** Task directions **
Calculate how many lines in the following records hold the word "LIST", and report that number without comment.

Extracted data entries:

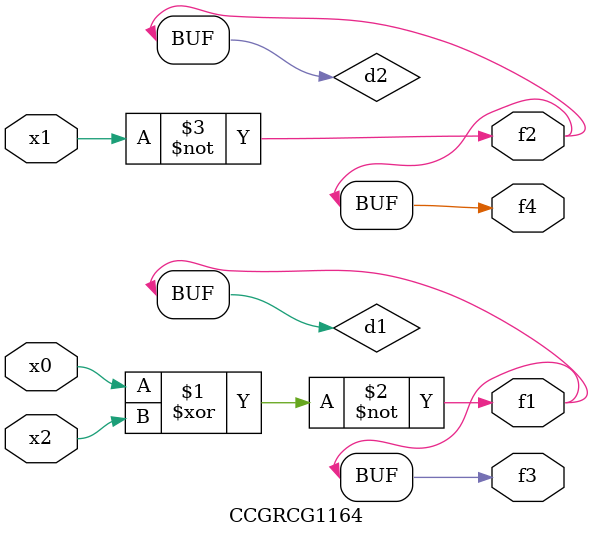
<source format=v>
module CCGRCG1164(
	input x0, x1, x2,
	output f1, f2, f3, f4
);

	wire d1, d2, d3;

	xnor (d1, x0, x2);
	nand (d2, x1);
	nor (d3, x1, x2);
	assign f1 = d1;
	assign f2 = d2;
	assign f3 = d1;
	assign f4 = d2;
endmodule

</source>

...

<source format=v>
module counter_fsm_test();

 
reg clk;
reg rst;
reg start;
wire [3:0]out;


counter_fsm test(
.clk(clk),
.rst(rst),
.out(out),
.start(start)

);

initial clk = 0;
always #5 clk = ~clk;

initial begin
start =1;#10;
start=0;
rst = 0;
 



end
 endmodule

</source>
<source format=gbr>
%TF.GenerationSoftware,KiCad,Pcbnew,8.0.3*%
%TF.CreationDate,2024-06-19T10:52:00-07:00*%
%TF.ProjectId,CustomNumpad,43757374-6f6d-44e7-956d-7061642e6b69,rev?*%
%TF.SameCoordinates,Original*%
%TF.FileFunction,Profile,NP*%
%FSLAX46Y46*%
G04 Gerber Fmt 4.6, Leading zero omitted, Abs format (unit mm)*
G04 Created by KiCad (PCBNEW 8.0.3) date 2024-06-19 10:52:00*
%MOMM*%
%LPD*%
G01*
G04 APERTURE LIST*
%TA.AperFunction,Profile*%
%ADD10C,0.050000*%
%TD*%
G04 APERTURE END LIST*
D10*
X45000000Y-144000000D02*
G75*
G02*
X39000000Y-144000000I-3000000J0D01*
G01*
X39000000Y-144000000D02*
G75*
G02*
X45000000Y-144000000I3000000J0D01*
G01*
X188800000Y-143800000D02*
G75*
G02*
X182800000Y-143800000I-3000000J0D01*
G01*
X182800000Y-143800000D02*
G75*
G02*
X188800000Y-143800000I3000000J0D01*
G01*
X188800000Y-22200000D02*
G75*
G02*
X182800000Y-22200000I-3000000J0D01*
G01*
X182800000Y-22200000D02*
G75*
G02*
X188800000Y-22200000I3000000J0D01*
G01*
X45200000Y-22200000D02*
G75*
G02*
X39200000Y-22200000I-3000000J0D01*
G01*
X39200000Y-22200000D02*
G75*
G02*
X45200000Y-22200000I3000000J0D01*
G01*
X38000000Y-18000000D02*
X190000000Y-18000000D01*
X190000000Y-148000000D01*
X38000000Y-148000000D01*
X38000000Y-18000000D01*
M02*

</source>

** Your solution **
2